In this problem we explore what information about the underlying economy we can recover from Arrow-Debreu state prices. \({ }^{10}\) Assume the existence of a representative agent with time separable utility \(U(\cdot)\) over consumption and time discount factor \(\delta\) whose Euler equations price the assets.

(a) First consider a stationary economy with no growth. Suppose there are two consumption states \(C_{H}\) and \(C_{L}\). Transitions between the two states follow a Markov process with transition probabilities given by \(f_{i j}>0\) for \(i, j \in\{H, L\}\). The four ArrowDebreu securities are denoted by \(p_{i j}>0\) for \(i, j \in\{H, L\}\). Note that \(p_{i j}\) is the price of the claim to one unit of consumption in state \(j\) tomorrow given state \(i\) today. Write down the four optimality (first-order) conditions of the representative agent. Then solve for the ratio of marginal utilities, the time discount factor, and the transition probabilities as functions of the state prices.

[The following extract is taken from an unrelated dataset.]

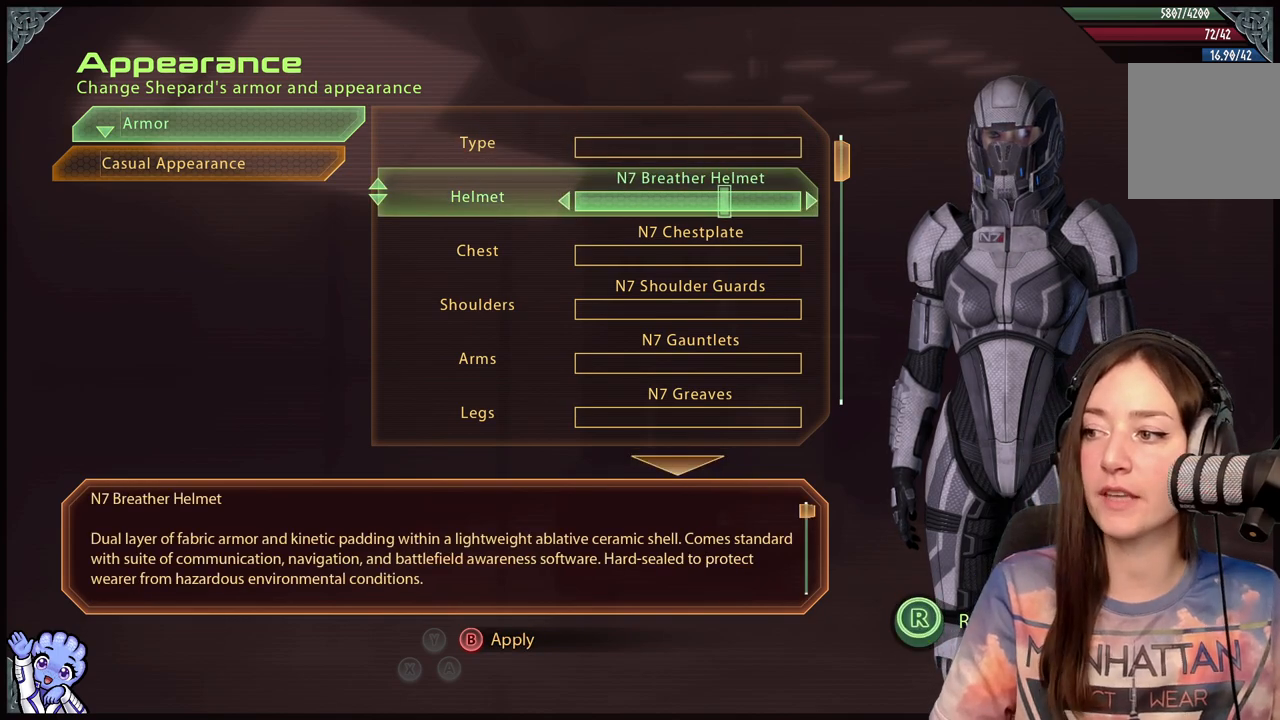
{"buttons": [], "left_stick": "center", "right_stick": "center", "events": [[33, "left_stick", "right"], [200, "left_stick", "center"], [283, "left_stick", "left"], [500, "left_stick", "center"]]}
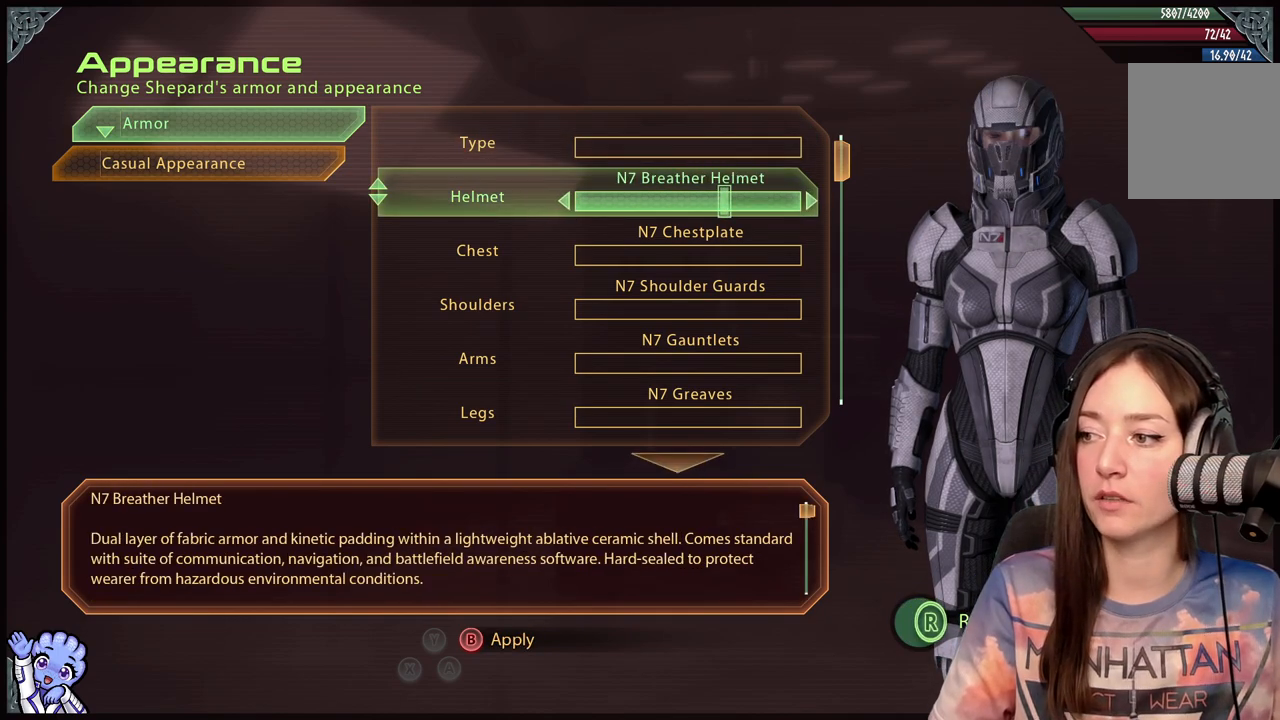
{"buttons": [], "left_stick": "right", "right_stick": "center", "events": [[83, "left_stick", "left"], [250, "left_stick", "center"], [383, "left_stick", "right"]]}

(b) Now suppose that there are three consumption states. Suppose also that \(p_{13}=0\), \(p_{21}=0\), and \(p_{32}=0\). What is the implication of a zero state price for the associated natural probability? Repeat the analysis of part (a). You don't need to explicitly solve the equation for \(\delta\).

(c) In parts

(a) and (b), what is the relationship between the time discount factor and the matrix of state prices?

(d) We now introduce consumption growth. Assume that given the current level, consumption grows at either the rate \(g_{H}\) or \(g_{L}\). The rate of consumption growth follows a Markov process with transition probabilities given by \(f_{i j}>0\) with \(i, j \in\{H, L\}\). Moreover, assume that the representative agent has power utility with coefficient of relative risk aversion \(\gamma\).

(i) Show that the four Arrow-Debreu prices are independent of the current level of consumption. Solve for the risk aversion parameter, the time discount factor, and the transition probabilities as functions of the state prices and the growth rates \(g_{H}\) and \(g_{L}\).

(ii) Suppose that \(p_{L H}=p_{H H}\) and \(p_{L L}=p_{H L}\). Show that recovery breaks down.

(e) Finally, continue to assume two possible growth rates \(g_{H}\) or \(g_{L}\) but allow for an arbitrary utility function. State prices will now depend on the current level of consumption in general. Show that given state prices \(p_{i j}(C)\), where \(C\) is current consumption, we can recover the natural probabilities as well as \(\delta U^{\prime}\left(g_{j} Cight) / U^{\prime}(C)\) for \(j \in\{H, L\}\). In other words, we can recover the transition probabilities, but we cannot independently recover both the ratio of marginal utilities and the time discount factor.